[Görev] Aşağıdaki tapu iptali ve tescil davasına ilişkin karar metnini, son cümlesinden sonra gelen kısımla sürdürün.

[Gösterilen Metin]
■ ■ ■ ■

"İçtihat Metni"
MAHKEMESİ : KAYSERİ BÖLGE ADLİYE MAHKEMESİ 1. HUKUK DAİRESİ
İLK DERECE
MAHKEMESİ : YERKÖY ASLİYE HUKUK MAHKEMESİ
DAVA TÜRÜ : TAPU İPTALİ VE TESCİL
Taraflar arasında görülen tapu iptali ve tescil davası sonunda, İlk Derece Mahkemesince davanın reddine dair verilen kararın davacı vekilince istinafı üzerine, Kayseri Bölge Adliye Mahkemesi 1. Hukuk Dairesince, istinaf başvurusunun HMK'nın 353/1.b.1 maddesi uyarınca esastan reddine dair verilen karar davacı vekili tarafından yasal süre içerisinde temyiz edilmiş olmakla; temyiz dilekçesinin kabulüne karar verildikten sonra, dosya incelenip gereği düşünüldü:
I. DAVA
Davacı, davalı annesi Safiye'nin kendisini ileride doğacak miras hakkından mahrum etmek amacıyla muvazaalı olarak dava konusu 676, 683, 812 ve 3016 parsel sayılı taşınmazlarını diğer davalı kızı ...’e satış suretiyle temlik ettiğini, ayrıca davalı ...’nin 90 yaşında olup akit tarihinde ehliyetsiz olduğunu ileri sürerek, tapu kayıtlarının iptali ile davalı ... adına tescilini istemiştir.

■ ■ ■ ■

[Veri Satırları]
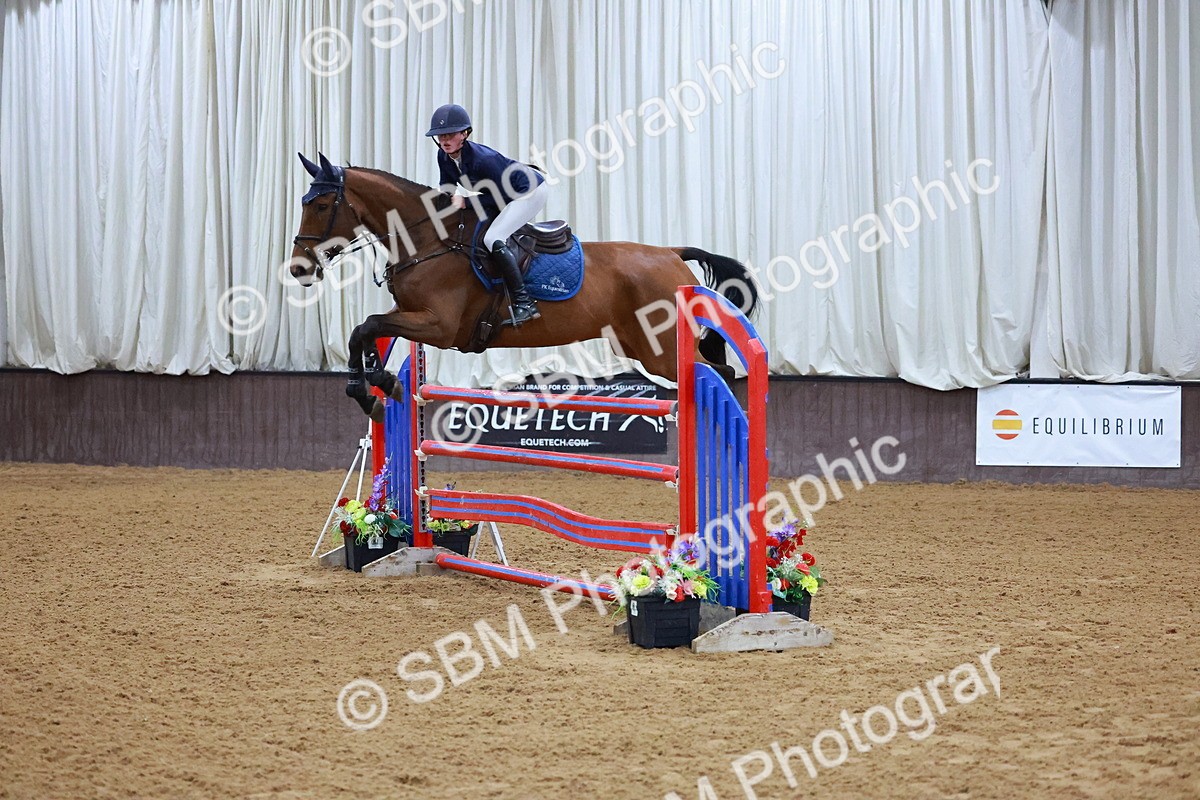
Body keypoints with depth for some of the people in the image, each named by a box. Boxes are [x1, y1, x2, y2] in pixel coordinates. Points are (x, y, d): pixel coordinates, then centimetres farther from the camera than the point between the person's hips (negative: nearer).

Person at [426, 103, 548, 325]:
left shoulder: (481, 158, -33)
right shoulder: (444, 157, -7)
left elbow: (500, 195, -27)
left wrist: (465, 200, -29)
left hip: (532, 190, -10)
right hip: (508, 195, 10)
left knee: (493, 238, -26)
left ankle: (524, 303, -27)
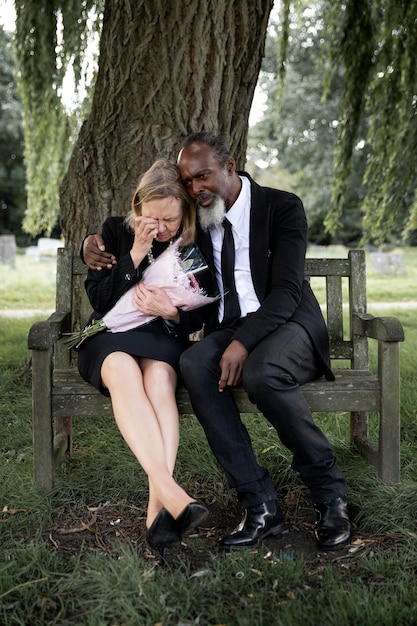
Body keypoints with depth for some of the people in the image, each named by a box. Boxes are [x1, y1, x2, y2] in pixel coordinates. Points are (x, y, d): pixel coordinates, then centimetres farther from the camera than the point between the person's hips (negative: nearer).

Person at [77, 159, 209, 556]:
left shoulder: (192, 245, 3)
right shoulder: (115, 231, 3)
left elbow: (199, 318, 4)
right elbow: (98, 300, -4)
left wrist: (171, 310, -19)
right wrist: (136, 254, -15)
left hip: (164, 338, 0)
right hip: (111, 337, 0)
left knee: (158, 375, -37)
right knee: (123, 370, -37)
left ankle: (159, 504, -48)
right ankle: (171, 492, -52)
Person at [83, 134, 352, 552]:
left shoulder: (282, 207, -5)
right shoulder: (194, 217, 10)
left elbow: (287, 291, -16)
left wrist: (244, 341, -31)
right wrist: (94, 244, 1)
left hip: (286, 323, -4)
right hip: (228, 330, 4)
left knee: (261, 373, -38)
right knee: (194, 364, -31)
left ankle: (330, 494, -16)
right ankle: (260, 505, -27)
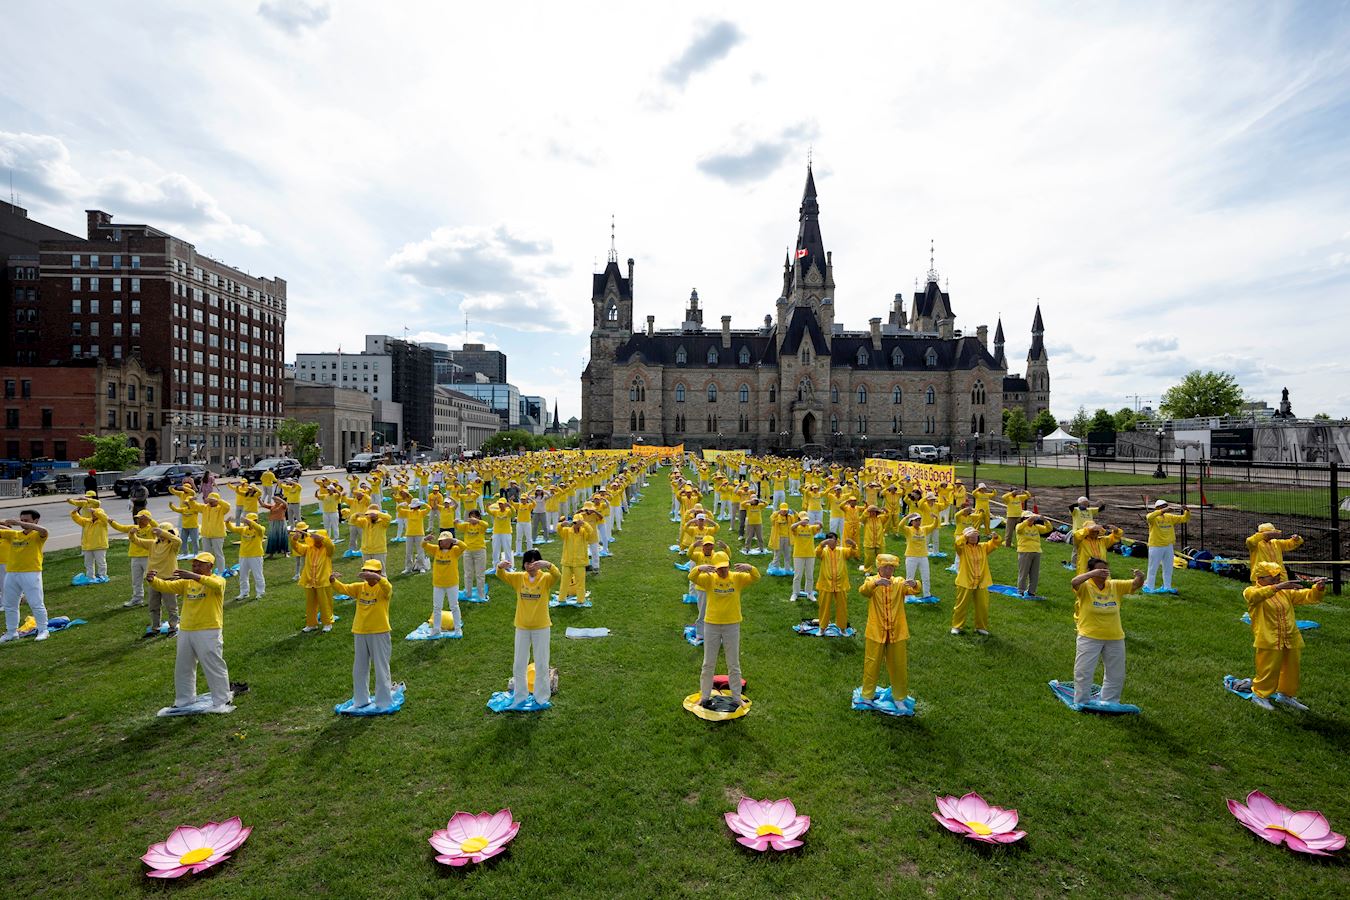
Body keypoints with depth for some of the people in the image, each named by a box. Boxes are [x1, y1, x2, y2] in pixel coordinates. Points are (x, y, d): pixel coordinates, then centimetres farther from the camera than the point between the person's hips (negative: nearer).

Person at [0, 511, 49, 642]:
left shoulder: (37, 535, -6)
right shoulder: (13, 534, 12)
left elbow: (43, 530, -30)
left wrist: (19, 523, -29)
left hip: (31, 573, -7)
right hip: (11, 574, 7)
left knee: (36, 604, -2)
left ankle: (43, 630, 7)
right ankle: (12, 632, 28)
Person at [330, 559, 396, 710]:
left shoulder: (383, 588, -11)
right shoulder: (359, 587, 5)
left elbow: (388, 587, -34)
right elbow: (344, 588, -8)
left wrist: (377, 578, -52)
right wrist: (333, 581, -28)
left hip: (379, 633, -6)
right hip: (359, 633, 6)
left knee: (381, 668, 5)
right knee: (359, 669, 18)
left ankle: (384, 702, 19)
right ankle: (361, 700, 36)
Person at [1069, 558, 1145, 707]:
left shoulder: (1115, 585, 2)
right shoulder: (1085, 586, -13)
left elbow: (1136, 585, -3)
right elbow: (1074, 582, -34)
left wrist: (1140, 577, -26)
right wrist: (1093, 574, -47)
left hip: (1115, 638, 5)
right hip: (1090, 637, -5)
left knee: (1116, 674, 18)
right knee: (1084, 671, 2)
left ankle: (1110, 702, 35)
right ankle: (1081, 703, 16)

■ ■ ■ ■

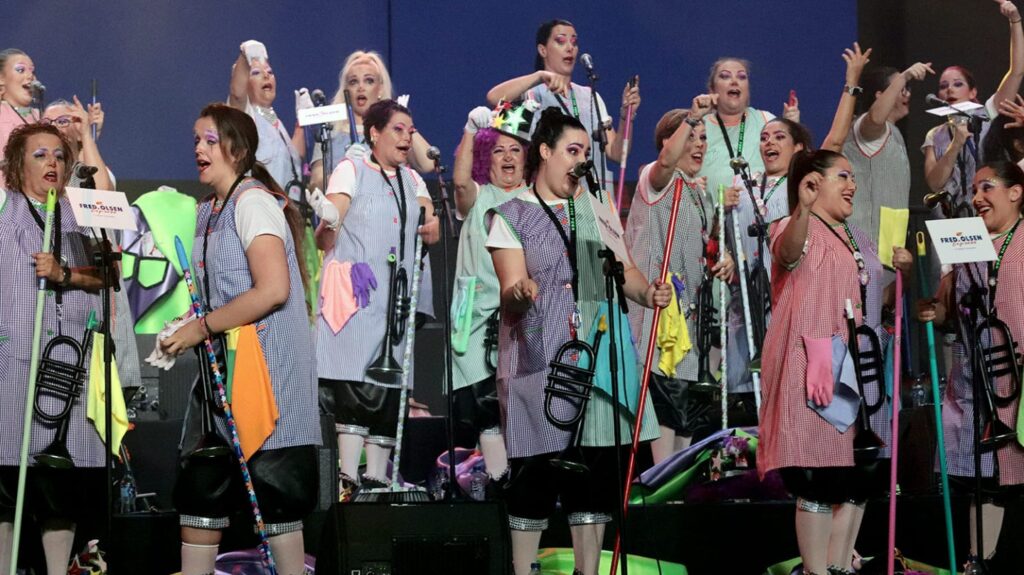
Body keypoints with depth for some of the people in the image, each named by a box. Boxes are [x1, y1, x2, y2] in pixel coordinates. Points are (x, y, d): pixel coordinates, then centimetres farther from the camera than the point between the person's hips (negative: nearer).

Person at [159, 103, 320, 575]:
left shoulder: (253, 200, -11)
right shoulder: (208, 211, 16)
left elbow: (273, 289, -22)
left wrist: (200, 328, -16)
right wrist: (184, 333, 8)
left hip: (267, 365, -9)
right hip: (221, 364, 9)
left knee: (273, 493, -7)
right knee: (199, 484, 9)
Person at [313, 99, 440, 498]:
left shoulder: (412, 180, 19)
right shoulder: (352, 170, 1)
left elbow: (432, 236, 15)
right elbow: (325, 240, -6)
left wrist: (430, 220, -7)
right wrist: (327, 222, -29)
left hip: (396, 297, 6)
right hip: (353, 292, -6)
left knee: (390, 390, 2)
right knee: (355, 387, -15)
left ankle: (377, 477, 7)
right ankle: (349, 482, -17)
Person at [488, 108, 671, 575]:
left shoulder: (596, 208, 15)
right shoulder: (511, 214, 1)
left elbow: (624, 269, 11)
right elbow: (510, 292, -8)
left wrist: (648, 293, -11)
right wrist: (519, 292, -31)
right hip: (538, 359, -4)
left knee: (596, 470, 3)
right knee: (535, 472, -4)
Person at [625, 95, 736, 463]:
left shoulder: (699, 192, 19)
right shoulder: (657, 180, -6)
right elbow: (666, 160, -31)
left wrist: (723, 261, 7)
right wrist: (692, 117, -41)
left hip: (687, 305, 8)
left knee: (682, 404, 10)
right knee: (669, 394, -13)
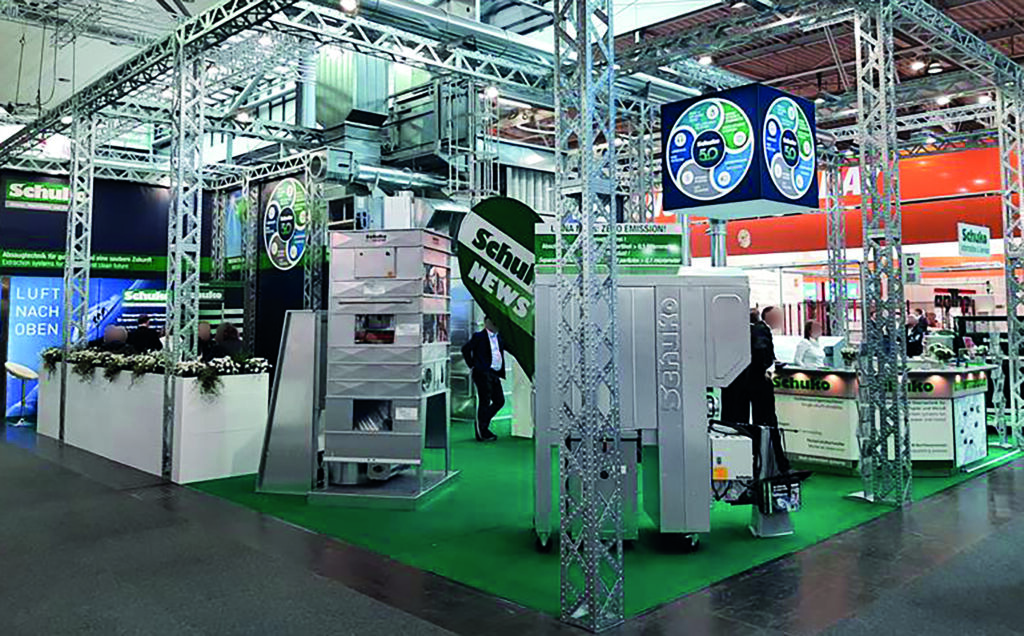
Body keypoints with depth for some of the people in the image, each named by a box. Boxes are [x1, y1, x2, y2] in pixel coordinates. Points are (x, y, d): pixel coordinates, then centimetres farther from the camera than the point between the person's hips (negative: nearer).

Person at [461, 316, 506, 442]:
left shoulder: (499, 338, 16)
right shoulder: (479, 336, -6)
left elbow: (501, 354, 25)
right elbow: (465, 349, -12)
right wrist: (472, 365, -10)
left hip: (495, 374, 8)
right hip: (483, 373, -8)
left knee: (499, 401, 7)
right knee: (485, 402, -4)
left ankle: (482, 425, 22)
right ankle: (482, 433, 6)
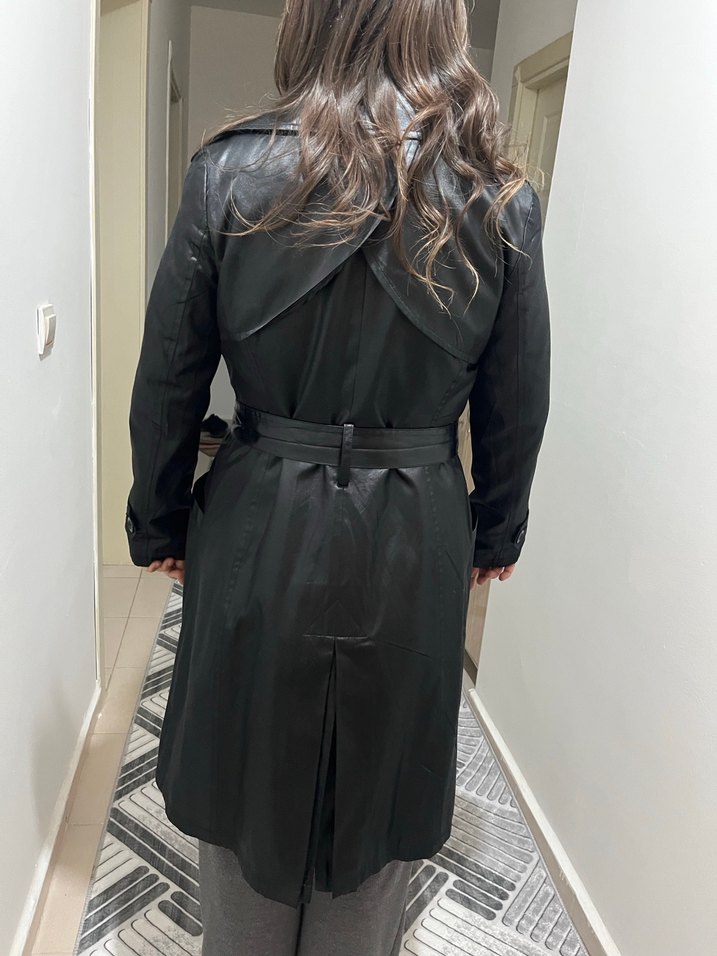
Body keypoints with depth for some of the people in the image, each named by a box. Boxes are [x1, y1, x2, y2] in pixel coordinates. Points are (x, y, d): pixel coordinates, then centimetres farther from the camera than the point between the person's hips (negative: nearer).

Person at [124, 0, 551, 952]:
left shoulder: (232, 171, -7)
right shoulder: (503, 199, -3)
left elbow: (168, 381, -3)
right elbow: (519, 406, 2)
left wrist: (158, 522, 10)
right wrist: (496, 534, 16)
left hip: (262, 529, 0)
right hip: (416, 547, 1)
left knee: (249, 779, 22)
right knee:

■ ■ ■ ■

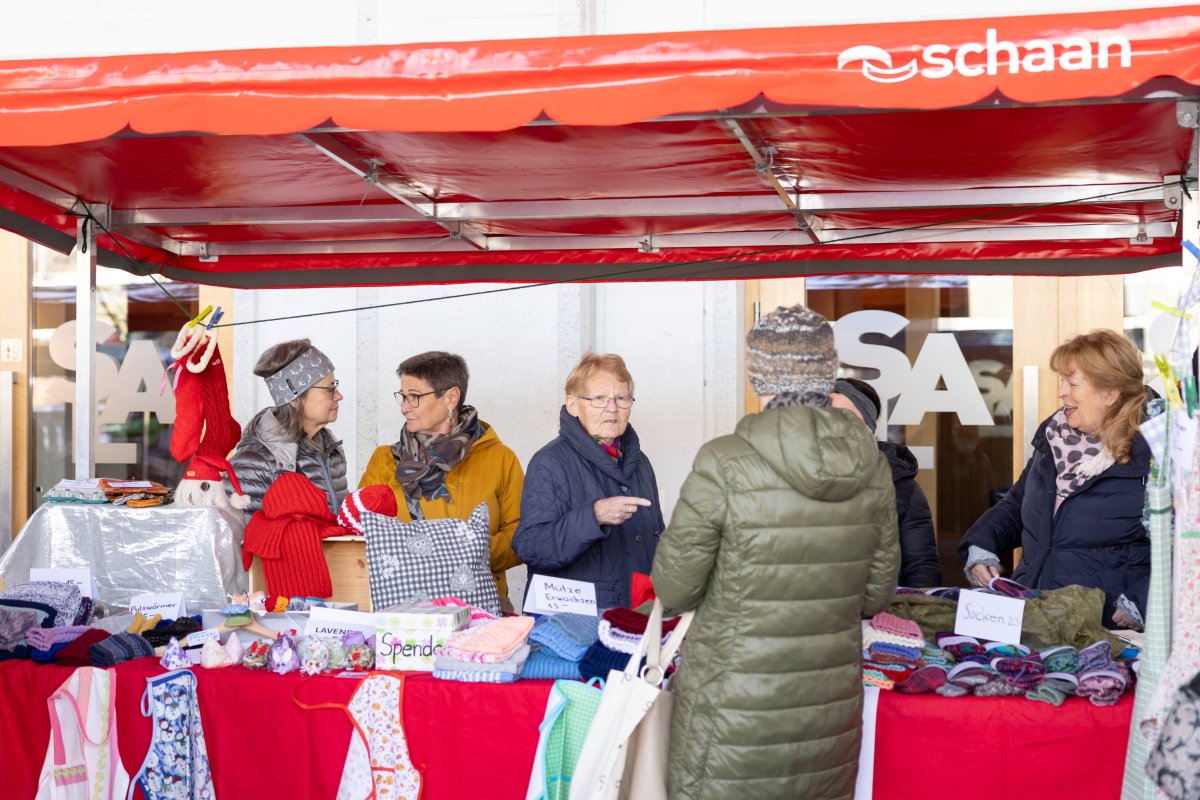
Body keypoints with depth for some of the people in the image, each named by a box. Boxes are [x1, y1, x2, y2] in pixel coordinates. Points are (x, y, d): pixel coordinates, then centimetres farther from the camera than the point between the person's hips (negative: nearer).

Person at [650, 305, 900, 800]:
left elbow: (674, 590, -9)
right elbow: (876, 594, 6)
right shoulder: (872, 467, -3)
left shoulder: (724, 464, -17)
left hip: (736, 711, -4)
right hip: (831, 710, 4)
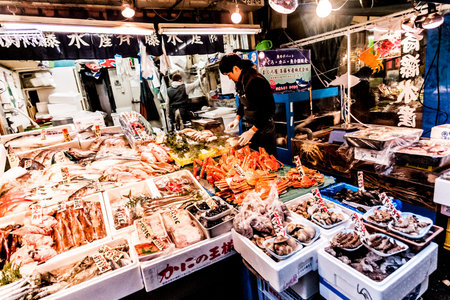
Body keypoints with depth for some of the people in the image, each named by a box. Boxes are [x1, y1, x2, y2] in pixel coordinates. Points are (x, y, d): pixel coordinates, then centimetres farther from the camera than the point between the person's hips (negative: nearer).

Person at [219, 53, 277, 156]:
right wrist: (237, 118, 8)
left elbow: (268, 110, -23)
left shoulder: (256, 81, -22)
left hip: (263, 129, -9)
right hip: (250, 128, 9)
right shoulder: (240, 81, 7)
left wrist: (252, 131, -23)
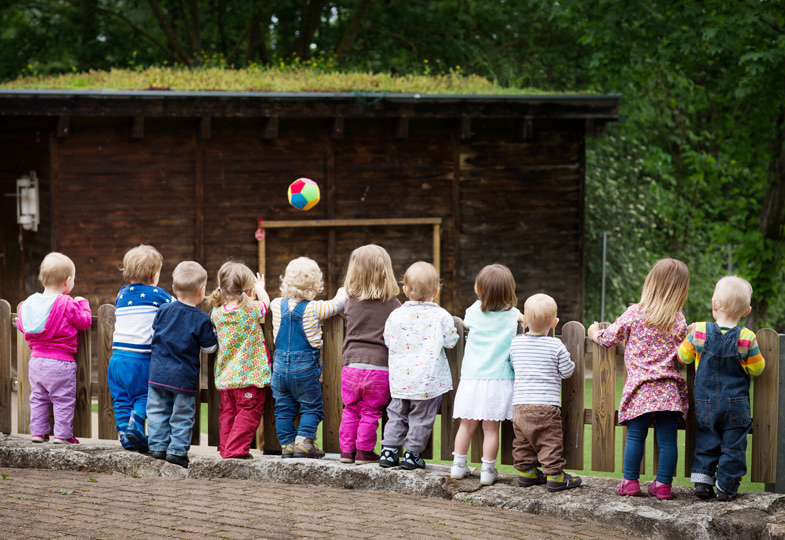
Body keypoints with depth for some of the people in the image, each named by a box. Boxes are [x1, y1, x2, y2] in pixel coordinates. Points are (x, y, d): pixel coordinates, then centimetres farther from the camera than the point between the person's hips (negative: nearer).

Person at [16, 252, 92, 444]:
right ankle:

■ ■ ■ ■

[Yazılı Yanıt]
II. CEVAP
Davalılar davaya cevap vermemiş; duruşmadaki beyanlarında dava konusu taşınmazların davalı ...’in davalı ...’ye bakması karşılığında rıza ile devredildiğini belirterek davanın reddini savunmuşlardır.
III. İLK DERECE MAHKEMESİ KARARI
İlk Derece Mahkemesince, temlik işlemini yapan davacının annesi davalı ...’nun sağ olduğu, davacının mirasçılık sıfatını kazanmadan dava açma yetkisinin bulunmadığı, davacı davalı annesi Safiye’nin temlik tarihinde fiil ehliyetinin bulunmadığını iddia etmişse de yargılama sırasında alınan hastane raporu ile davalının kısıtlanmasını gerektirecek bir hastalığının bulunmadığının anlaşıldığı gerekçesiyle, davanın reddine karar verilmiştir.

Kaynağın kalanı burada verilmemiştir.